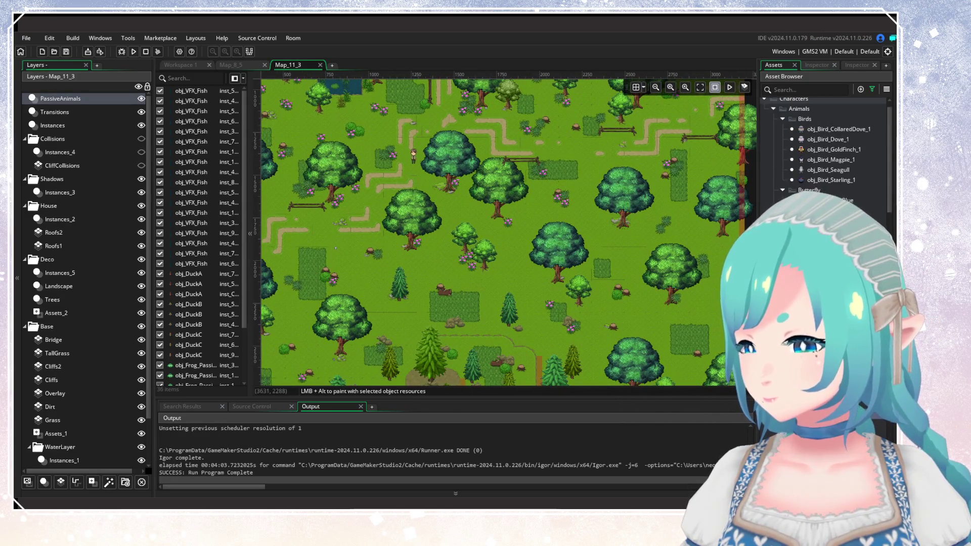
pyautogui.moveTo(654, 295); pyautogui.dragTo(664, 219)
pyautogui.moveTo(545, 287)
pyautogui.mouseDown()
pyautogui.moveTo(633, 247)
pyautogui.moveTo(590, 302)
pyautogui.moveTo(452, 374)
pyautogui.mouseUp()
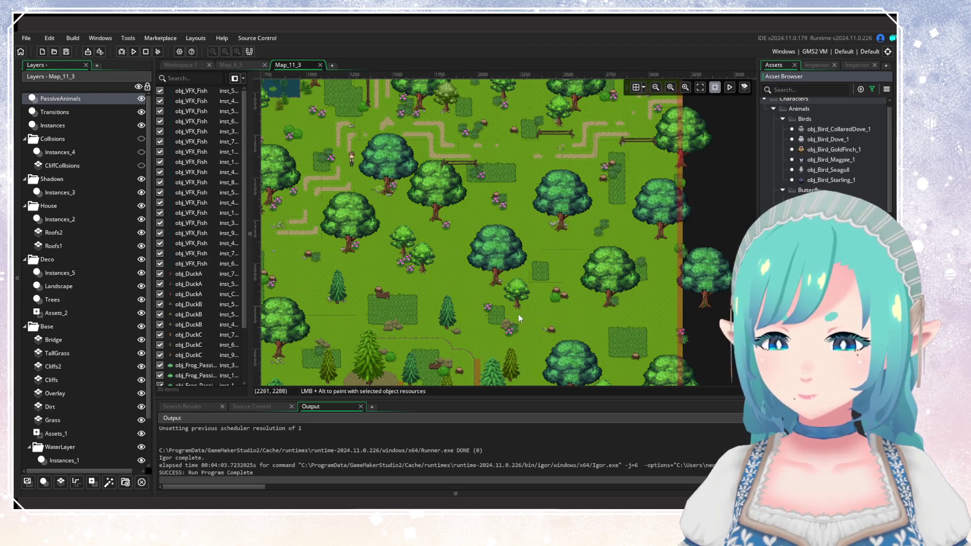
pyautogui.scroll(4, 537, 257)
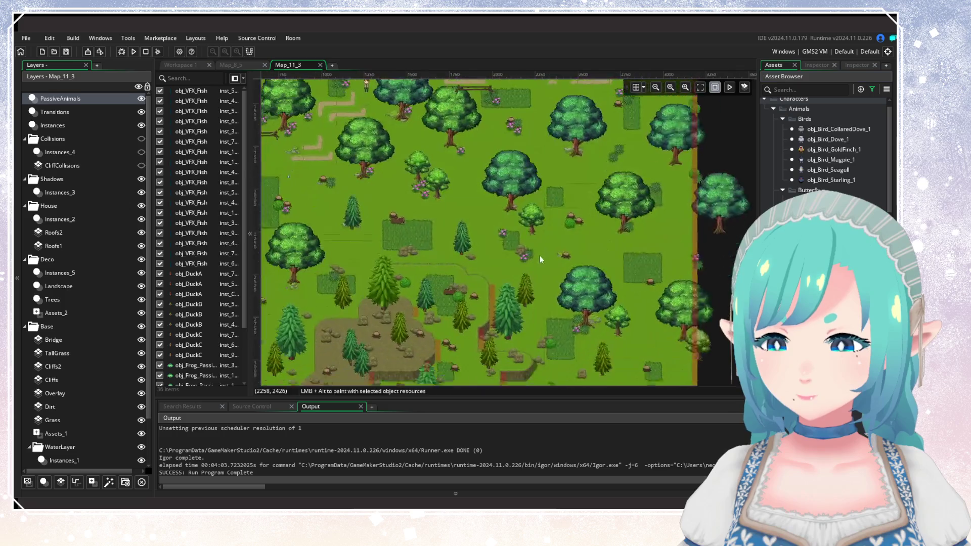
pyautogui.scroll(5, 524, 256)
pyautogui.hscroll(-10, 486, 214)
━━━━━━━━━━━━━━━━━━━━━━━━━━━━━━
What to produce
Print only the lines running from the line that contains "pyautogui.scroll(4, 537, 257)" to the final line of the listing, both included. Omit every picture.

Output
pyautogui.scroll(4, 537, 257)
pyautogui.scroll(5, 524, 256)
pyautogui.hscroll(-10, 486, 214)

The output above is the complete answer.